Alongside my obvious desire to bring the early quartets into musicological consciousness, is a broader aim to explore one of the most celebrated aspects of Schubert’s music: its innate and profoundly affecting lyricism. In contrast to existing accounts of the phenomenon in Schubert’s music which tend to emphasise the beauty and memorability of his lyrical themes, I focus on how lyricism functions on a formal level in the string quartets. Doing so allows me to re-evaluate the relationship between lyricism, development and teleology in this music, and to move beyond the strict dualisms that currently characterise that relationship towards a more fluid, multifaceted approach which acknowledges their permeability. As such, Schubert’s String Quartets is less a study of Schubert’s quartets per se than it is an attempt to open up space to allow these works to challenge some of the discourses (analytical, aesthetic, historiographical, ideological) that have historically epitomised them. Attending to Schubert’s quartets therefore involves not only rethinking the composer’s instrumental lyricism, but also confronting the calcification that has surrounded some of the most basic (and arguably most treasured) concepts in which the discipline of musicology trades. In other words, in acknowledging the lyric’s status as an autonomous formal category with identifiable processes and temporal implications, this book challenges some of music history’s most tempting, but also most damaging, legacies.

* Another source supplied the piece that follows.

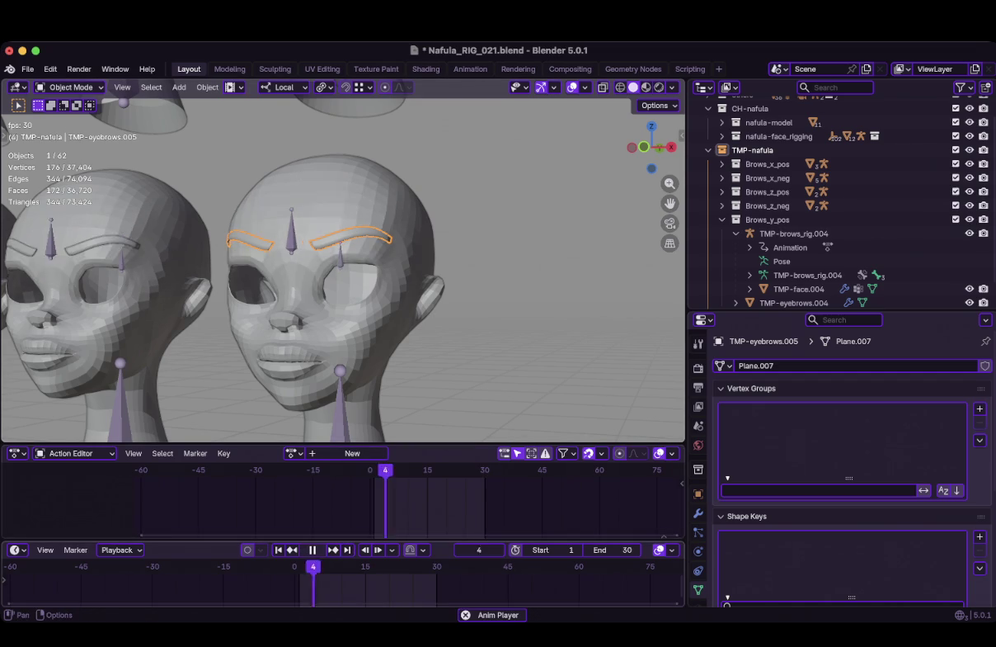
pyautogui.press('space')
pyautogui.press('shift+Left')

Schubert’s String Quartets: the Teleology of Lyric Form provides a historical overview of Schubert’s string quartets, as well as the quartets of some of his more obscure contemporaries in Vienna whose music paints a very different picture of string-quartet composition and consumption than one might expect of this era. The book couples this broad view with an in-depth study of the quartets themselves, especially their first movements, exploring and explicating their articulation of a lyrically conceived teleology. Ultimately, it offers a reframing of Schubert’s string-quartet oeuvre as central to the development of a decidedly nineteenth-century conception of lyric form.